I don’t play games. I’m very honest. Too honest.
And I’m tired of being treated like some fucking bitch when I’m saving everyone time and fucking heartache! If you feel that need to have the last word or the upper hand when I’ve decided not to date you anymore. Fine. Whatever. Thus further justifying my decision not to date you. Thank you for helping me sleep at night.
There’s a common assumption that when one is quick to decide not to date another? That they’re not trying hard enough.
Here’s the thing. I’ve been in love before. I’ve experienced love in it’s pure and evil forms. Ex-Hubby and I had love once. I still feel for her and care for her. Not in the same ways I did when we were together. But I do have comfort knowing that she is OK and good. That was the purpose of my breaking up with her. I loved her so much I knew I needed to let her go.
I’ve had love. I love love and want it again so badly. But, I wont force it. There was pull. A force I’ve experienced before when dating. I had a pull when I talked with Ex-Hubby. There was a stronger force when we met. The pull kept getting stronger.
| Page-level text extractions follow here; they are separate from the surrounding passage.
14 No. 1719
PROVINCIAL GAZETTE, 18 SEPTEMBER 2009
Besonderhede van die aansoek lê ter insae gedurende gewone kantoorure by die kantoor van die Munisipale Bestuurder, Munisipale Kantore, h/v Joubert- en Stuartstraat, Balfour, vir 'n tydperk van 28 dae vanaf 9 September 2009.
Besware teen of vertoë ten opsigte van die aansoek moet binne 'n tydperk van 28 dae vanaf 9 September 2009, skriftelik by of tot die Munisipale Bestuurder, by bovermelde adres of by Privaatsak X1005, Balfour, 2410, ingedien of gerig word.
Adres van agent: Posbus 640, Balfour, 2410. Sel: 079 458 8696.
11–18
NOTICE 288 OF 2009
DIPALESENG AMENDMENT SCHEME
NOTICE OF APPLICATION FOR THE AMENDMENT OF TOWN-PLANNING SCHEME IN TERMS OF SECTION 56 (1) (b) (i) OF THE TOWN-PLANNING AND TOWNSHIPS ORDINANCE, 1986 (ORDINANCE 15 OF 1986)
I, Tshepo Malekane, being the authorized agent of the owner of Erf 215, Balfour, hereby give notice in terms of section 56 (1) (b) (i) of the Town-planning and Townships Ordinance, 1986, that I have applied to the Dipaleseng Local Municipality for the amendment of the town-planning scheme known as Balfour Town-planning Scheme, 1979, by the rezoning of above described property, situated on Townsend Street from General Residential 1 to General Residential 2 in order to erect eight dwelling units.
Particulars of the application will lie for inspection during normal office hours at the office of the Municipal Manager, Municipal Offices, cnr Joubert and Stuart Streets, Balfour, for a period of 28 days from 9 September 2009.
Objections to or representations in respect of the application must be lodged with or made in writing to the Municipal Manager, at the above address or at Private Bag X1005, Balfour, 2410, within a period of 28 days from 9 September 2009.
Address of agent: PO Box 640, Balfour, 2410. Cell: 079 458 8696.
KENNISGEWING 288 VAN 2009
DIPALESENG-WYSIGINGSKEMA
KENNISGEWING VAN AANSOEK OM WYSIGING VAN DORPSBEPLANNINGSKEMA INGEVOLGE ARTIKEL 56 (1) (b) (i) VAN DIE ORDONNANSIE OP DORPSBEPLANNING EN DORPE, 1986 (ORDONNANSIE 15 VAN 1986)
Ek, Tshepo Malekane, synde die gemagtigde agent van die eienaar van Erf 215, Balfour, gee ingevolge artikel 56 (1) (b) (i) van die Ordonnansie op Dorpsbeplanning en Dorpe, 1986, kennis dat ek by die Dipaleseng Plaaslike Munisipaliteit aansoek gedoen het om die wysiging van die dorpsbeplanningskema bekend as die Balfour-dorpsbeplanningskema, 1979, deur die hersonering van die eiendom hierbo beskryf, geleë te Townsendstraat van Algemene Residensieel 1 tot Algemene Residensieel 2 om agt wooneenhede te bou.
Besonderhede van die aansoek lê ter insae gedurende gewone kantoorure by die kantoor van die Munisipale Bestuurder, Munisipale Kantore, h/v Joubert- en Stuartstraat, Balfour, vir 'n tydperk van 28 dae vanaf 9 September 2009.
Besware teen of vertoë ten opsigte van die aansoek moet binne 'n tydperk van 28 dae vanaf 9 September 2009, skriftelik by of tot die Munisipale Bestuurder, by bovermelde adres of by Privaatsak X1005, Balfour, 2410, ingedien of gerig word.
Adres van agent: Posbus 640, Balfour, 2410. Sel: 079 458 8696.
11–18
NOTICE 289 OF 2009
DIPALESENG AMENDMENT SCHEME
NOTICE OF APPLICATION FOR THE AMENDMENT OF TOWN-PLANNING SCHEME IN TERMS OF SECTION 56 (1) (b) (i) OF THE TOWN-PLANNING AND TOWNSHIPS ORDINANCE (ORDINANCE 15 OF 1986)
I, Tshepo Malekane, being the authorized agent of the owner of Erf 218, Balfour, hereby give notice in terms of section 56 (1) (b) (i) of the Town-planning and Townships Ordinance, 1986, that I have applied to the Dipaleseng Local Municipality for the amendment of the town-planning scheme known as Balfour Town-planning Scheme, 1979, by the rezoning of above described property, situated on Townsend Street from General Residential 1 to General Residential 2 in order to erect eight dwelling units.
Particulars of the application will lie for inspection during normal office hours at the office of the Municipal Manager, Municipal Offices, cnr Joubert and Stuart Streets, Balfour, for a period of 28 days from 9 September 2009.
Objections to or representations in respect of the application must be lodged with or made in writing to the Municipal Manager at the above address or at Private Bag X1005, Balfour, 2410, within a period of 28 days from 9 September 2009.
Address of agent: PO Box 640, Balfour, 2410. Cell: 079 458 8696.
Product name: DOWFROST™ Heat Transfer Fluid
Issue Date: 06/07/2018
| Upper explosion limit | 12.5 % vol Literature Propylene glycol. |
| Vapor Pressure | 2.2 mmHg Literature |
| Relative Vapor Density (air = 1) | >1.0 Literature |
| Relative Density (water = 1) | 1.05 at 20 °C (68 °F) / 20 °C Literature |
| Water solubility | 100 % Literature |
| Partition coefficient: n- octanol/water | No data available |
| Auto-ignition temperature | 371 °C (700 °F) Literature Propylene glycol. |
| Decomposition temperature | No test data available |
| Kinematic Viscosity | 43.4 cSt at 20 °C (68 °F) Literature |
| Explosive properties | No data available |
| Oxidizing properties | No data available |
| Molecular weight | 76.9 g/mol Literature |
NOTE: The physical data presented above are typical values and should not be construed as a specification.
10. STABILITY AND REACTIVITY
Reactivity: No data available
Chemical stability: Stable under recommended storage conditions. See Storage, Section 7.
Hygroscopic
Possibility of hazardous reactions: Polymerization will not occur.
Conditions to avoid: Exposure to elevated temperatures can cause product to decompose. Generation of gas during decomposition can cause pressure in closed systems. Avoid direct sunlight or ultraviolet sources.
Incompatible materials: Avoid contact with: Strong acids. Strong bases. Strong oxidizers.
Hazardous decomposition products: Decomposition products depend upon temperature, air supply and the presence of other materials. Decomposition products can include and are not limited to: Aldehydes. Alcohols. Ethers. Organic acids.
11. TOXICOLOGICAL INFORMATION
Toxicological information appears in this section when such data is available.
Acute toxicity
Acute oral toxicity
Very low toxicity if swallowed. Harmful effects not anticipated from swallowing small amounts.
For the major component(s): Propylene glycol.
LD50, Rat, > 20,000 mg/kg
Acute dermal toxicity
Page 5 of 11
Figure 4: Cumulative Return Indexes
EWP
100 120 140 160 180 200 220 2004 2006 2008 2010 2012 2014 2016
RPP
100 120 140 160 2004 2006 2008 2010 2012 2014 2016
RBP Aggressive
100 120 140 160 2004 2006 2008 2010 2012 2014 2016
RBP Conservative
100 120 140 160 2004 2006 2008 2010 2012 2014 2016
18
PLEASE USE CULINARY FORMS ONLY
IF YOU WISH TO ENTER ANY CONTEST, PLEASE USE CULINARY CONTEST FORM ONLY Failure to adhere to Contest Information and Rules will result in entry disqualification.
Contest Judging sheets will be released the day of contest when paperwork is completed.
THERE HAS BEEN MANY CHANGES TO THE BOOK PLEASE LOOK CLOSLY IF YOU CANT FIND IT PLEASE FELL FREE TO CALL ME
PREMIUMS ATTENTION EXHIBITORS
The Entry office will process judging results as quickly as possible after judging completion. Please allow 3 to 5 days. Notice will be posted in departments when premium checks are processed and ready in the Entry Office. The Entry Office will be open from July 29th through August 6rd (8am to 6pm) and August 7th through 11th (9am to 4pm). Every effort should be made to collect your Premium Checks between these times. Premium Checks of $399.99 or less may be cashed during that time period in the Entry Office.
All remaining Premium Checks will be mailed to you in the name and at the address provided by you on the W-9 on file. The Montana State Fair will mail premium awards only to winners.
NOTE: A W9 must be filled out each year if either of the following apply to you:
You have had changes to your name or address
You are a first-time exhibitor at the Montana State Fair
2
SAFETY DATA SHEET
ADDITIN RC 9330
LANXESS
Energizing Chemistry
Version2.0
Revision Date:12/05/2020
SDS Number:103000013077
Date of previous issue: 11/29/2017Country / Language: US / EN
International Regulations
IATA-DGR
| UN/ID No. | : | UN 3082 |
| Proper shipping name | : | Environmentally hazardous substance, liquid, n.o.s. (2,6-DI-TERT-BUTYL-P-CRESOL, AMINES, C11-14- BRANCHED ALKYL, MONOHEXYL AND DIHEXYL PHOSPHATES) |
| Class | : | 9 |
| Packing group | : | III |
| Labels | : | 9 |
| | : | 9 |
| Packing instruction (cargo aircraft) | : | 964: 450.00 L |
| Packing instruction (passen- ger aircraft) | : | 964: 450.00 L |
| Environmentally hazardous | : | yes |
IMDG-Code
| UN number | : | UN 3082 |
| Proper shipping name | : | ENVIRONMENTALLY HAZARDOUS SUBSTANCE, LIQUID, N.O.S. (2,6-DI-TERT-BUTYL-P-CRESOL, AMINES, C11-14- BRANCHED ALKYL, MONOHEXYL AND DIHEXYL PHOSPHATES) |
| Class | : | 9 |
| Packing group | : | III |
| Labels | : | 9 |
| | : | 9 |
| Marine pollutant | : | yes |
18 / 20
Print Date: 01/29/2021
I’m not looking for that same experience. But, I know what the pull feels like. I need that pull in order to pursue any further with anyone.
I’m afraid I’ve had more of a pull with Temptress than with BadAss. I know that sounds crazy. That is the force. Though I know nothing will come out of whatever Temptress and I do with each other. I can continue whatever it is simply because of that force. It’s not lust. It’s some sort of connection that one can’t explain.
To be honest, even if said pull were lust? That’s still something more than no pull at all. Right?